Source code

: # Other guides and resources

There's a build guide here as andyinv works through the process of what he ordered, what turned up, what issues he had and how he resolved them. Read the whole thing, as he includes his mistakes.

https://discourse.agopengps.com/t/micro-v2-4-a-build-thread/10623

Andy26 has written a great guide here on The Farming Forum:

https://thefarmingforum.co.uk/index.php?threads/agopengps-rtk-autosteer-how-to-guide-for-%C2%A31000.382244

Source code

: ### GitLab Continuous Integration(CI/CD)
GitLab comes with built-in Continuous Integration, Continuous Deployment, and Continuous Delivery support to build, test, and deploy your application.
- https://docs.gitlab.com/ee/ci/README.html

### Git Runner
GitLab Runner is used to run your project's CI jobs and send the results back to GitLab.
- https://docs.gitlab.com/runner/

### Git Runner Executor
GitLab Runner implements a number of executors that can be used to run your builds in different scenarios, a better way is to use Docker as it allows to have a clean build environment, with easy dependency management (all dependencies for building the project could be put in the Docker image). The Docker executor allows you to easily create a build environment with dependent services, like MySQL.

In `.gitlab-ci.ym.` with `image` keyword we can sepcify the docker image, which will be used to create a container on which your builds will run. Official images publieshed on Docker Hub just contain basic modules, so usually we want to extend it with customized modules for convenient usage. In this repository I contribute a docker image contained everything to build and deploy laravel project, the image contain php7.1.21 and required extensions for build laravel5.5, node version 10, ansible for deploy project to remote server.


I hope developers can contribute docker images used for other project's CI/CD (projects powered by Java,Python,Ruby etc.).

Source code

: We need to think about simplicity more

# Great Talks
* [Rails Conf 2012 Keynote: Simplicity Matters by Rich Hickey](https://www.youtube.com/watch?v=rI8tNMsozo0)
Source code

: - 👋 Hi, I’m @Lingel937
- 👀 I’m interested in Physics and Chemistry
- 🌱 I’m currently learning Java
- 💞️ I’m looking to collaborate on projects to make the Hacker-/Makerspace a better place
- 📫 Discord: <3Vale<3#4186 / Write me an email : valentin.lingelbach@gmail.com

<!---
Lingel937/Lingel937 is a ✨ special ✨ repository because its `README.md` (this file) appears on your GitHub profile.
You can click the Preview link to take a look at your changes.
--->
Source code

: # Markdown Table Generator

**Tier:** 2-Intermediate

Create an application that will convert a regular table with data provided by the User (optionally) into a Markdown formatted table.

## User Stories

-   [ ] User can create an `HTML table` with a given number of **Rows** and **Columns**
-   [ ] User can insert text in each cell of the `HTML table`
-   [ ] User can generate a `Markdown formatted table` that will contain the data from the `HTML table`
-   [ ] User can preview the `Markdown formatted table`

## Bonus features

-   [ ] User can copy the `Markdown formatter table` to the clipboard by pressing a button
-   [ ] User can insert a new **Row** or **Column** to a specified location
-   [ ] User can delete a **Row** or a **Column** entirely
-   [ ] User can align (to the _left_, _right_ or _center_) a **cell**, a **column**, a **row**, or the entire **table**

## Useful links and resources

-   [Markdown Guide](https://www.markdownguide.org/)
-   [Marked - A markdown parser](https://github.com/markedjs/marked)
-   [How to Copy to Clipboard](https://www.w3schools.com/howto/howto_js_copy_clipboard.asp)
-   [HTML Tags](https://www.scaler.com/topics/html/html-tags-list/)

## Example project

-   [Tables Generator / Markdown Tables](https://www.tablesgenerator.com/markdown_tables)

==*==

What needs to be done - Using the records above, copy every line that has the word "https" in it.

Result for this task -
https://discourse.agopengps.com/t/micro-v2-4-a-build-thread/10623
https://thefarmingforum.co.uk/index.php?threads/agopengps-rtk-autosteer-how-to-guide-for-%C2%A31000.382244
- https://docs.gitlab.com/ee/ci/README.html
- https://docs.gitlab.com/runner/
* [Rails Conf 2012 Keynote: Simplicity Matters by Rich Hickey](https://www.youtube.com/watch?v=rI8tNMsozo0)
-   [Markdown Guide](https://www.markdownguide.org/)
-   [Marked - A markdown parser](https://github.com/markedjs/marked)
-   [How to Copy to Clipboard](https://www.w3schools.com/howto/howto_js_copy_clipboard.asp)
-   [HTML Tags](https://www.scaler.com/topics/html/html-tags-list/)
-   [Tables Generator / Markdown Tables](https://www.tablesgenerator.com/markdown_tables)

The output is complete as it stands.